Le Doryphore, c'est-à-dire le Porteur de lance, est l'aboutissement de ses recherches sur le corps masculin au repos, consignées également dans un traité, le Canon, dont nous ne connaissons que quelques citations. Il y propose une formule plastique fondée sur une combinaison très complexe de proportions ne laissant rien au hasard : « l'œuvre réussie est, à peu de chose près, le produit de nombreux chiffres », aurait dit l'artiste. De ce système, typique du formalisme classique, on s'efforce aujourd'hui de retrouver la trame, mais l'incertitude reste grande (voir le catalogue de l'exposition de l'Antikenmuseum de Bâle : Der Entwurf des Künstlers, Bildhauerkanon in der Antike und Neuzeit, Bâle, 1992) ; du moins peut-on en apprécier l'effet.
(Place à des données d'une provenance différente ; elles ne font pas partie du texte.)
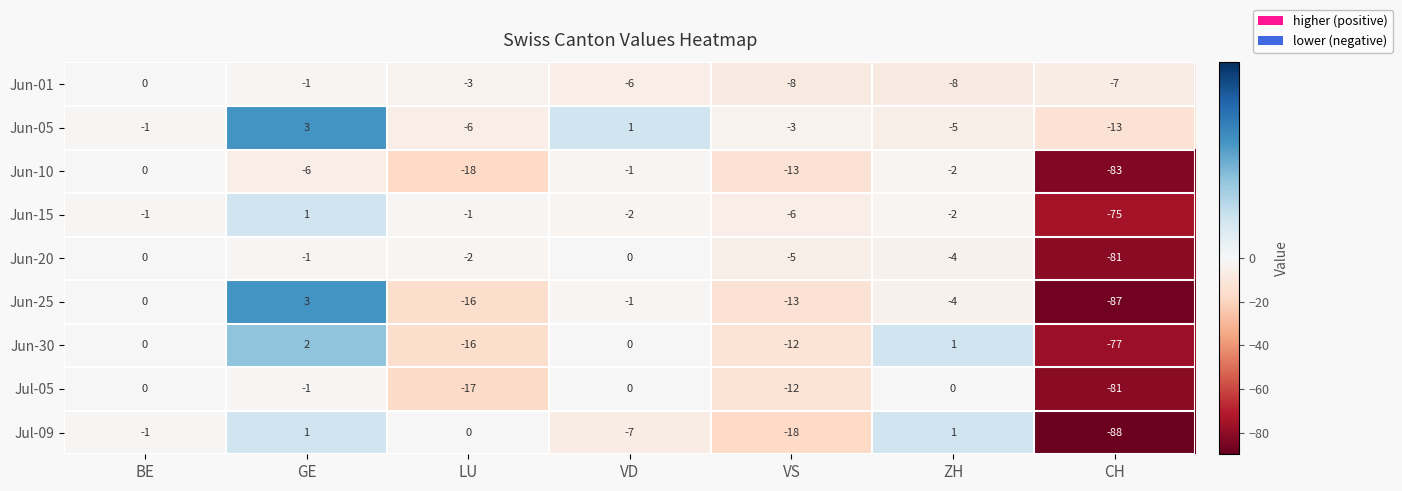

True or false: Jun-05 has a value of 3 at GE.

True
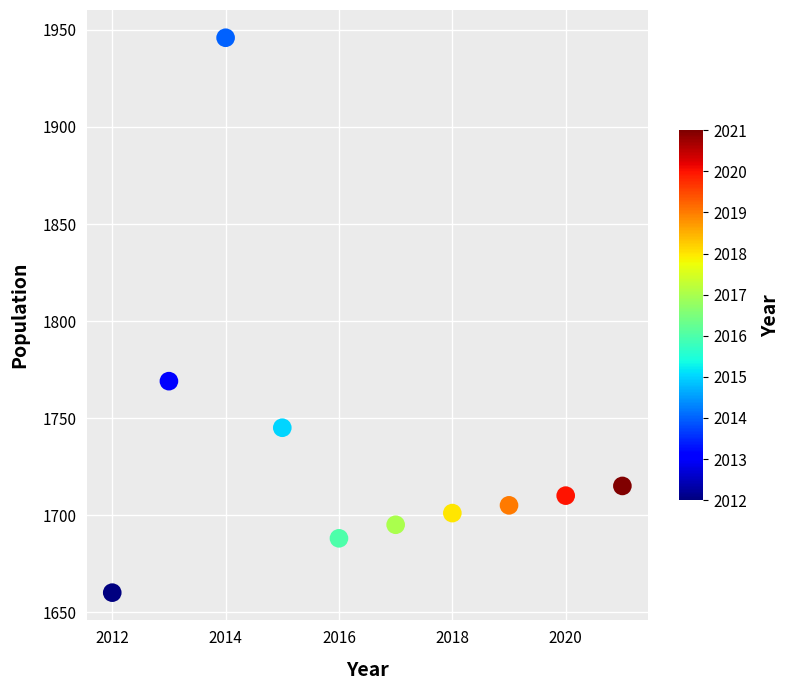

What Y value in the scatter plot is closest to 1803?

1769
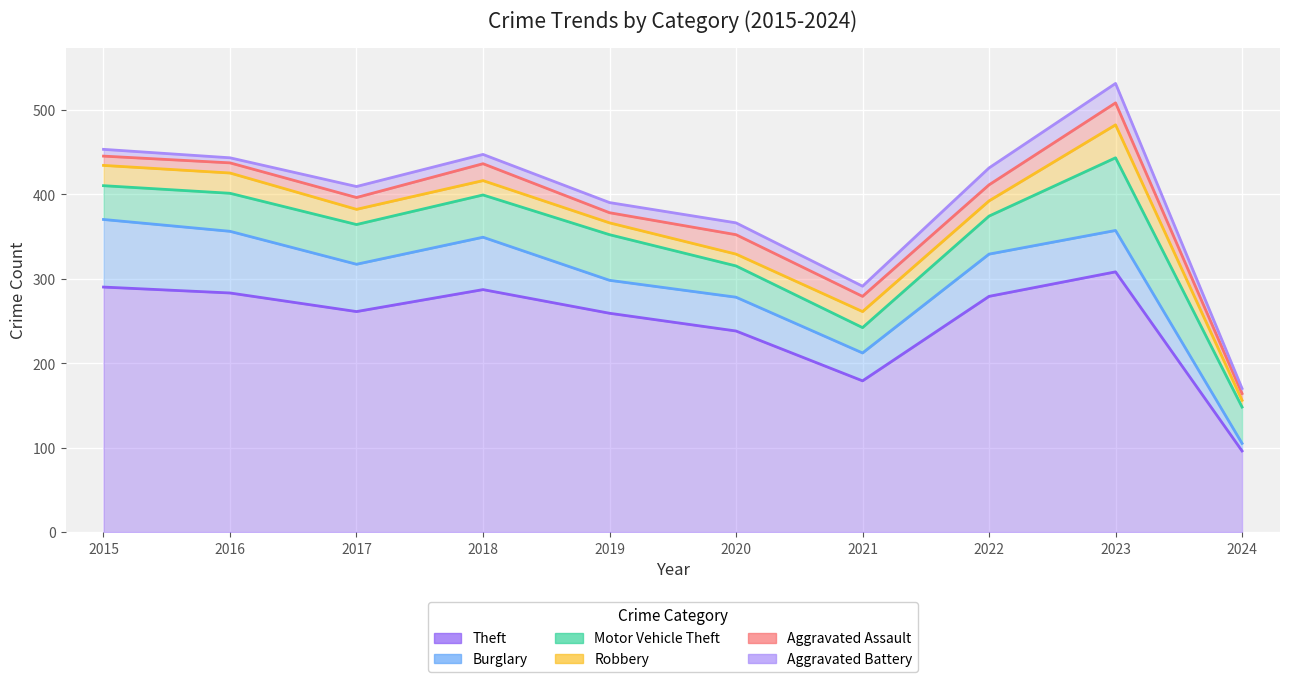

Between 2019 and 2023, which is larger?

2023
Polyclète instaure une pondération nouvelle : la jambe fléchie, portée en arrière au niveau du talon de la jambe d'appui, ne repose que sur les doigts de pied... Cette attitude, tout en suggérant la profondeur, donne plus de légèreté et de souplesse à la figure. Le hanchement marqué qu'elle provoque est compensé par l'inclinaison inverse des épaules, ce qui inscrit le tronc dans un trapèze qui définit le chiasme typique des figures polyclétéennes. La tête, dont la sphéricité est accentuée par le peu de volume d'une chevelure en courtes mèches courbes et plates, est tournée du côté de la jambe d'appui ; elle représente un septième de la figure. Le visage est sans expression : l'idéalisation des traits nie l'individualité et refoule le portrait. Ce schéma commun n'est guère varié que par la position des bras et la nature de l'objet tenu, qui introduisent un élément narratif ou précisent la spécialité de l'athlète. Chez la plupart, la musculature est puissante, avec des sillons inguinaux et des pectoraux très marqués.

Cette sublimation du corps masculin représente la quintessence de l'esthétique classique, où la réalité est passée au crible d'un intellectualisme rigoureux, qui transfigure l'expérience sensible.